Community Managers place the highest relative value on content skills, although all three key roles give writing and communication high marks. Community managers’ content skills are focused on the development and production of community content and programs. At higher levels, those skills are less utilized, while being able to develop narratives and take a higher-level approach to how content fits
the overall story of the community becomes more relevant.

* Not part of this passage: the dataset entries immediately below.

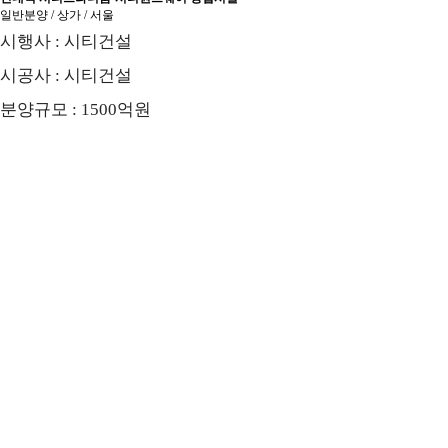
일반분양 / 상가 / 서울
시행사 : 시티건설
시공사 : 시티건설
분양규모 : 1500억원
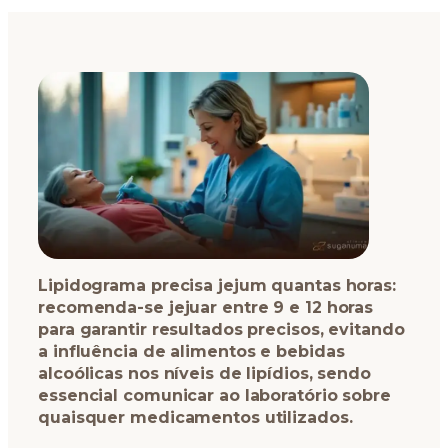
Lipidograma precisa jejum quantas horas:
recomenda-se jejuar entre 9 e 12 horas
para garantir resultados precisos, evitando
a influência de alimentos e bebidas
alcoólicas nos níveis de lipídios, sendo
essencial comunicar ao laboratório sobre
quaisquer medicamentos utilizados.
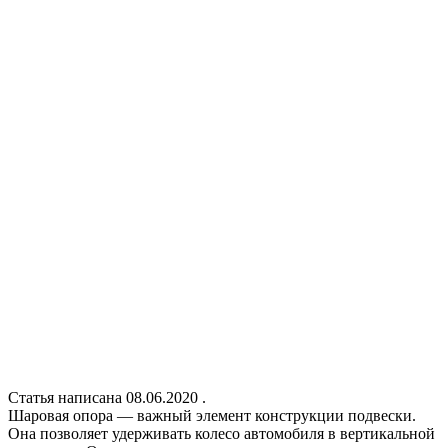
Статья написана 08.06.2020 .
Шаровая опора — важный элемент конструкции подвески.
Она позволяет удерживать колесо автомобиля в вертикальной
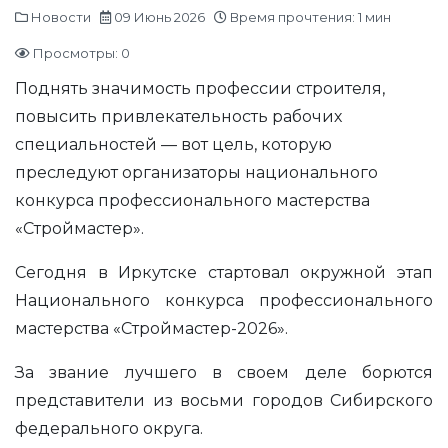
Новости
09 Июнь 2026
Время прочтения: 1 мин
Просмотры: 0
Поднять значимость профессии строителя,
повысить привлекательность рабочих
специальностей — вот цель, которую
преследуют организаторы национального
конкурса профессионального мастерства
«Строймастер».
Сегодня в Иркутске стартовал окружной этап
Национального конкурса профессионального
мастерства «Строймастер-2026».
За звание лучшего в своем деле борются
представители из восьми городов Сибирского
федерального округа.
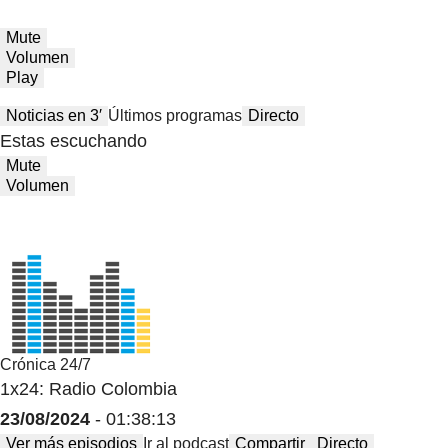
Mute
Volumen
Play
Noticias en 3′
Últimos programas
Directo
Estas escuchando
Mute
Volumen
Crónica 24/7
1x24: Radio Colombia
23/08/2024
- 01:38:13
Ver más episodios
Ir al podcast
Compartir
Directo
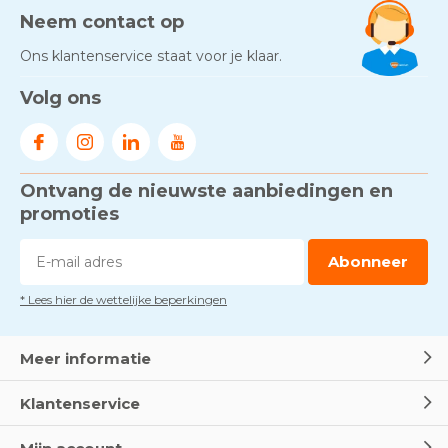
Neem contact op
Ons klantenservice staat voor je klaar.
Volg ons
Ontvang de nieuwste aanbiedingen en
promoties
Abonneer
* Lees hier de wettelijke beperkingen
Meer informatie
Klantenservice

Top training needs underscore the subtle but important difference between how managers, strategists, and directors of community view their work through the lens of content. Managers find communication planning, such as the management of content calendars, their most critical skill set for development. Strategists and directors say they most need training in developing the community narrative, which gives members and those in the organization an understanding of the community’s role and value through data and storytelling. More tactical skills like multimedia storytelling, graphic design, and SEO optimization had appeal across roles. They may be incredibly valuable for some team members but are not needed by everyone in a community team.
CLIMBING THE LADDER
Our research shows that if you can’t communicate, your future in community (and your present) is in serious jeopardy. But moving up from a manager role can take one of two routes. Developing a specialty in a specific skill, such as multimedia or SEO can make you a valuable (and hard to replace) team member and can be a selling point for someone seeking or moving into a strategist or community content expert role. Growing into a director role can mean not just understanding how to tell stories, but how to weave those stories together into a compelling narrative that demonstrates the value of and need to invest in a community program.